La transformación del Sacro Elène fue un acto de una belleza blasfema. La madera de abeto y arce, que una vez resonó con canciones de cuna se retorció y se afiló, obedeciendo a una nueva partitura. Se convirtió en una guadaña, un instrumento de finales, cuya hoja curva era de una madera negra y pulida como la obsidiana y cuya larga asta era el mástil del contrabajo, ahora un diapasón de silencio. La prótesis de Fékio zumbó, sincronizándose, convirtiéndose en el contrapeso de ese terrible instrumento.
Frente a él, la criatura que había sido Franz se irguió. Ya no era un simple Penitente. El sacrificio de su propia voluntad, su último acto de protección, lo había convertido en algo más. Era un mártir de la disonancia, más grande, más rápido, su odio y su dolor ahora puros, sin la distracción de la fe. Era la encarnación del deber roto.
Liesel sollozó, un sonido pequeño y quebrado. «Franz…».
El Penitente soltó un rugido, y no fue un sonido; fue una onda de choque de pura negación que hizo temblar los cimientos de la basílica. El mármol del suelo a sus pies se agrietó y se corrompió, el óxido floreciendo instantáneamente como una plaga carmesí. Se abalanzó, una avalancha de metal desgarrado y furia.
Fékio no se movió. No levantó un escudo. No se preparó para el impacto. En cambio, cerró los ojos y escuchó.
Tick. Tock.
El metrónomo de su alma comenzó su cadencia. Vio el ataque no como un movimiento físico, sino como una frase musical. Una serie de notas caóticas y brutales que buscaban un clímax en su destrucción. Esperó el silencio. El brevísimo instante entre el final de una nota y el comienzo de la siguiente.

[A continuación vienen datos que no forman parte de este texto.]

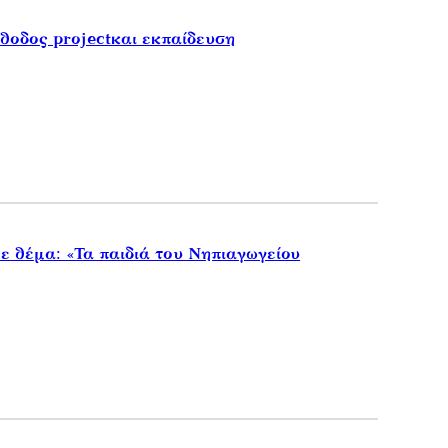
θοδος projectκαι εκπαίδευση
ε θέμα: «Τα παιδιά του Νηπιαγωγείου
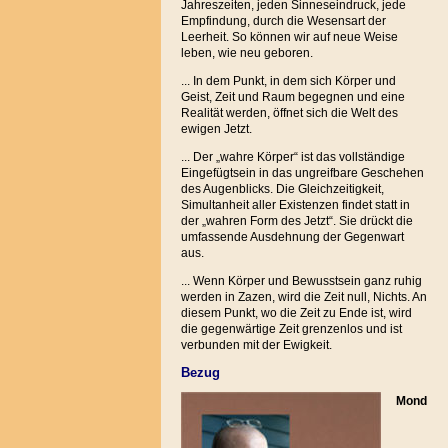
Jahreszeiten, jeden Sinneseindruck, jede
Empfindung, durch die Wesensart der
Leerheit. So können wir auf neue Weise
leben, wie neu geboren.
... In dem Punkt, in dem sich Körper und
Geist, Zeit und Raum begegnen und eine
Realität werden, öffnet sich die Welt des
ewigen Jetzt.
... Der „wahre Körper“ ist das vollständige
Eingefügtsein in das ungreifbare Geschehen
des Augenblicks. Die Gleichzeitigkeit,
Simultanheit aller Existenzen findet statt in
der „wahren Form des Jetzt“. Sie drückt die
umfassende Ausdehnung der Gegenwart
aus.
... Wenn Körper und Bewusstsein ganz ruhig
werden in Zazen, wird die Zeit null, Nichts. An
diesem Punkt, wo die Zeit zu Ende ist, wird
die gegenwärtige Zeit grenzenlos und ist
verbunden mit der Ewigkeit.
Bezug
Mond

Justo cuando la garra del Penitente-Franz estaba a punto de alcanzarlo, Fékio se movió. Su movimiento no fue rápido; fue… puntual. Se deslizó hacia un lado, y la guadaña danzó. La hoja de madera negra no chocó contra el metal. Lo cortó. Y lo que cortó no fue la carne. Fue el sonido.
La garra del Penitente pasó a través del espacio que Fékio acababa de ocupar, pero su resonancia ofensiva, la disonancia que corrompía todo lo que tocaba, se desvaneció, negada por la guadaña de silencio. El ataque falló, no porque fuera esquivado, sino porque su propósito había sido borrado a mitad de camino.
La criatura se detuvo, confundida por primera vez. Un atisbo de la lógica del Compositor que fue, luchando contra el instinto animal. ¿Cómo era posible?
Fékio no le dio tiempo a procesarlo. Su Réquiem exigía su propio ritmo. Se deslizó hacia adelante, la guadaña describiendo un arco elegante y mortal. No apuntó a las junturas de la armadura, ni al núcleo de la criatura. Apuntó al eco sónico de su furia. El tajo fue limpio, silencioso. La criatura no sangró. El aura de odio que la rodeaba vaciló, como una llama privada de oxígeno.
El Penitente-Franz rugió de nuevo, esta vez no solo de ira, sino de frustración. Desgarró un banco de madera con sus garras y se lo arrojó a Fékio. El proyectil voló por el aire, silbando.
Fékio no lo esquivó. Simplemente levantó la guadaña y la interpuso en su trayectoria. No hubo un estruendo de madera contra madera. Hubo un thump sordo. La energía cinética del banco se disipó, su sonido negado, y cayó al suelo a sus pies, inerte.
Esta batalla no era de fuerza. Era de cancelación. Su Réquiem imponía silencio. La negación absoluta de la canción del enemigo.
Dies Metronomus no era un ataque escandaloso o una danza mortífera, todo lo contrario: un estado.
Una negación inversa que buscaba tiempos de silencio entre las notas rivales, un metrónomo en la visión de Fékio que le indicaba cuando y como cortar. Las frecuencias proyectándose como carne para rebanar en el momento justo.
Liesel observaba desde la seguridad del altar, con los niños aterrorizados detrás de ella. Veía a sus dos amigos enzarzados en una danza imposible. Uno era un huracán de ruido y dolor. El otro, el ojo tranquilo de la tormenta.